Anybody that has suffered a mice infestation will know only too well how much damage and destruction these creatures can cause. Infestations can have a disastrous effect as the invading army of mice eats their way through food supplies, belongings and furniture.
When house mice live in or around structures, they almost always cause some degree of economic damage. In homes and commercial buildings, they may feed on various stored food items or pet foods. In addition, they usually contaminate foodstuffs with their urine, droppings, and hair. On farms, they may cause damage to feed storage structures and feed transporting equipment.
A single mouse eats only about 3 grams of food per day 8 pounds [3.6 kg] per year but destroys considerably more food than it consumes because of its habit of nibbling on many foods and discarding partially eaten items.
House mice living in fields may dig up and feed on newly planted grain, or may cause some damage to crops before harvest. But losses in stored foods are considerably greater. Mice destroy packaging materials in warehouses where food and feeds are stored. Much of this loss is due to contamination with droppings and urine, making food unfit for human consumption.

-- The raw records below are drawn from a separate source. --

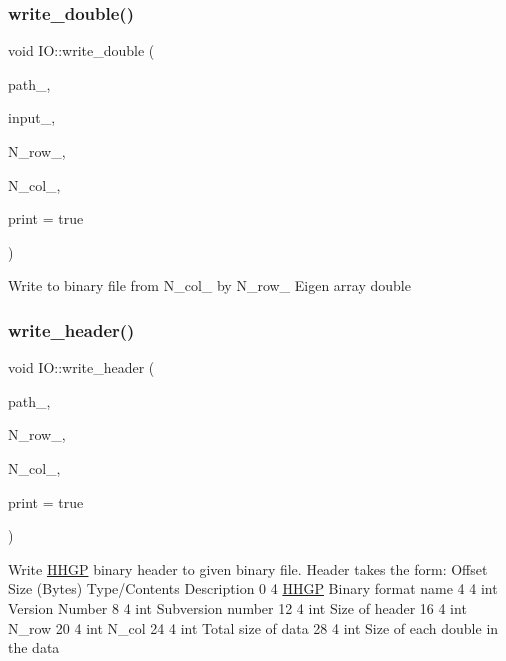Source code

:\mbox{\label{class_i_o_a9a648215dc5e33abe2c5a8916fff06d4}} 
\subsubsection{\texorpdfstring{write\+\_\+double()}{write\_double()}}
{\footnotesize\ttfamily void I\+O\+::write\+\_\+double (\begin{DoxyParamCaption}\item[{const std\+::string}]{path\+\_\+,  }\item[{Array\+X\+Xd}]{input\+\_\+,  }\item[{int}]{N\+\_\+row\+\_\+,  }\item[{int}]{N\+\_\+col\+\_\+,  }\item[{bool}]{print = {\ttfamily true} }\end{DoxyParamCaption})}

Write to binary file from N\+\_\+col\+\_\+ by N\+\_\+row\+\_\+ Eigen array double\mbox{\label{class_i_o_a0db950886bb1e6d5571330f771974c4e}} 
\subsubsection{\texorpdfstring{write\+\_\+header()}{write\_header()}}
{\footnotesize\ttfamily void I\+O\+::write\+\_\+header (\begin{DoxyParamCaption}\item[{const std\+::string}]{path\+\_\+,  }\item[{int}]{N\+\_\+row\+\_\+,  }\item[{int}]{N\+\_\+col\+\_\+,  }\item[{bool}]{print = {\ttfamily true} }\end{DoxyParamCaption})}

Write \hyperlink{class_h_h_g_p}{H\+H\+GP} binary header to given binary file. Header takes the form\+: Offset Size (Bytes) Type/\+Contents Description 0 4 \textquotesingle{}\hyperlink{class_h_h_g_p}{H\+H\+GP}\textquotesingle{} Binary format name 4 4 int Version Number 8 4 int Subversion number 12 4 int Size of header 16 4 int N\+\_\+row 20 4 int N\+\_\+col 24 4 int Total size of data 28 4 int Size of each double in the data

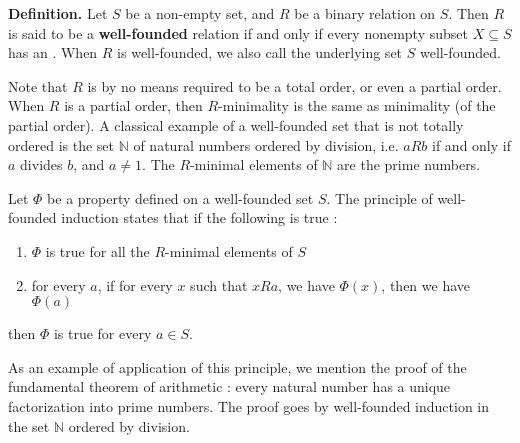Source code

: \documentclass[12pt]{article}
\newcommand{\Nat}{\mathbb{N}}
\begin{document}

{\bf Definition.} Let $S$ be a non-empty set, and $R$ be a binary relation on $S$.  Then $R$ is said to be a {\bf well-founded} relation if and only if every nonempty subset $X\subseteq S$ has an .  When $R$ is well-founded, we also call the underlying set $S$ well-founded.

Note that $R$ is by no means required to be a total order, or even a partial order.  When $R$ is a partial order, then $R$-minimality is the same as minimality (of the partial order).  A classical example of a well-founded set that is not totally ordered is the set $\Nat$ of natural numbers ordered by division, i.e. $aRb$ if and only if $a$ divides $b$, and $a\not=1$.  The $R$-minimal elements of $\Nat$ are the prime numbers.

Let $\Phi$ be a property defined on a well-founded set $S$.  The principle of well-founded induction states that if the following is true :
\begin{enumerate}
\item $\Phi$ is true for all the $R$-minimal elements of $S$
\item for every $a$, if for every $x$ such that $xRa$, we have $\Phi(x)$, then we have $\Phi(a)$
\end{enumerate}
then $\Phi$ is true for every $a\in S$.

As an example of application of this principle, we mention the proof of the fundamental theorem of arithmetic : every natural number has a unique factorization into prime numbers.  The proof goes by well-founded induction in the set $\Nat$ ordered by division.
\end{document}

House mice cause structural damage to buildings by their gnawing and nest-building activities. In livestock confinement facilities and similar structures, they may quickly cause extensive damage to insulation inside walls and attics. Such damage also occurs in homes, apartments, offices, and commercial buildings but usually at a slower rate because mouse populations in such structures are smaller. House mice often make homes in large electrical appliances, and here they may chew up wiring as well as insulation, resulting in short circuits which create fire hazards or other malfunctions that are expensive to repair. Mice may also damage stored items in attics, basements, garages, or museums. Damaged family heirlooms, paintings, books, documents, and other such items may be impossible to replace.
Among the diseases mice or their parasites may transmit to humans are salmonellosis food poisoning, rickettsial pox, and lymphocytic choriomeningitis. Mice may also carry leptospirosis, rat bite fever, tapeworms, and organisms that can cause ringworm a fungal skin disease in humans. They have also been found to act as reservoirs or transmitters of diseases of veterinary importance, such as swine dysentery, a serious bacterial disease of swine often called "bloody scours."
Accurate data on mouse damage, control, and their cost are difficult to obtain. Estimates of losses of food-stuffs, structural damage, and the amount of labor and materials expended to control mice are usually only educated guesses. Certain levels of rodent contamination are grounds for condemning food commodities. Structural damage caused by rodents can be expensive.In one small swine finishing building near Lincoln, Nebraska, rodent damage required the producer to spend $5,000 in repairs to the facility only 3 years after initial construction.